One key moment in this collaboration was a question posed to Williams by her Mateen. He asked her: “What if each [character] had their own instrument?” He then asked: “ Where do they play solo, together, where do they fight each other?” These were key questions that allowed for the music to aid in her story telling.

Screenwriter Felicia Pride (photo: Getty)

This is not just a story about first love, but intimacy—a noun many fear and cling to once attained. Yet, actors Kofi Siriboe and Yootha Wong-Loi-Sing showed us a portrait of love. “Everyone knows Kofi. If you are into beautiful things you know Kofi. Kofi is a great actor. I told him straight up you though aren’t my screensaver,” Yootha laughed, adding: “We dove deep and made sure y’all felt it.”

“Making a movie like this requires a real level of vulnerability,” Kofi added. Which was a constant presence on screen. They both knew they had to do this project, even though it felt raw and dangerous to them. This feeling was universal and transcended to Williams and Pride. A calling, a yearning for this piece to be made. Which is how it landed at Macro and on Netflix, too. “This film told us what it wanted to do. Including how it wanted to reach its audience,” said Williams.

Pride, who used to work in film distribution, said, “I always talk about what your goals are for the film. Streaming allows for this to be viewed by millions of people. I’m excited by the global reach.”

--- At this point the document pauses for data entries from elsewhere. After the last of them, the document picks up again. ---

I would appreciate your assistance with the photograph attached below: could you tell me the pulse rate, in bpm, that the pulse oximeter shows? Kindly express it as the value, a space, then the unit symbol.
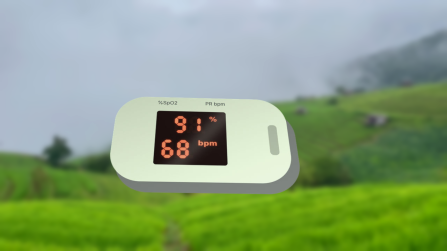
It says 68 bpm
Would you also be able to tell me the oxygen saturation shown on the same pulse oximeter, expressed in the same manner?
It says 91 %
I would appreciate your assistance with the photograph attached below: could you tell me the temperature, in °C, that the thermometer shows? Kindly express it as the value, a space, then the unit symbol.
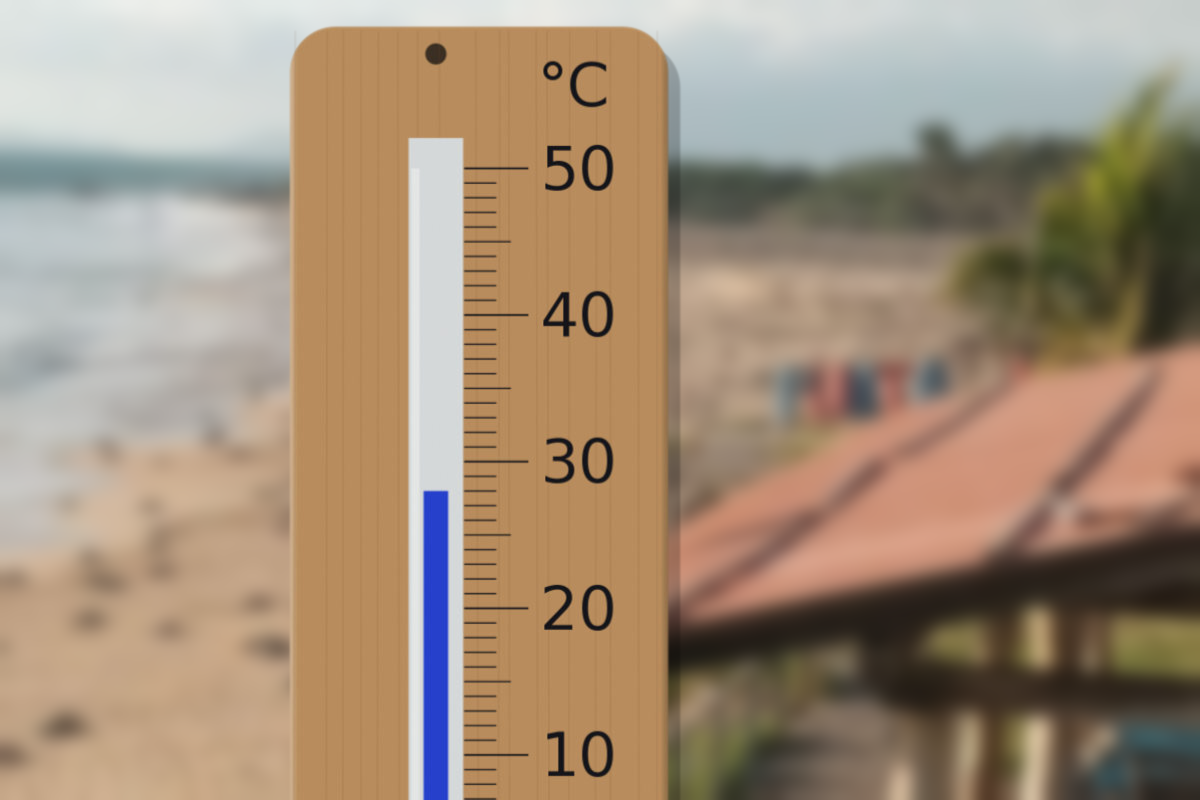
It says 28 °C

Which it will have. However, Williams was still a little saddened by the lack of a theatrical release. Speaking to her grief at the cancellation of SXSW (where Really Love was initially meant to premiere in 2020) and the fact that she will not have the live audience reactions to the film that she once imagined.

Since its release on Wednesday August 25, Twitter has been comparing the film to another iconic Black love classic, Love Jones. When asked about this Williams gushed in response. “For anyone to compare it to that is the highest compliment in my opinion. I used to watch that on VHS before I had ever been in love,” she said.

Williams and company are hoping the audience has a positive take away from the film. Williams wants you to think of a fond platonic or romantic love story from your own life. “I want you to think of someone else,” she said. For her these characters were so much more than just something on screen, “They are the one person in each other’s eye they will never forget,” she said.

“Maybe it is not always about staying together, maybe it is about that role they have in their life for that moment,” said Yootha.

Kofi added, he wanted people to be inspired and dig deeper. “I want this to stick with people forever,” he said.

As a former Film Independent employee and Fellow, Williams felt at home with her crew—many of them are Fi Fellows and former employees as well. “I am happy to be an ex-employee and a Fellow,” she said. “[Film Independent] is hosting the screening because they support us. When they support you, they never stop.”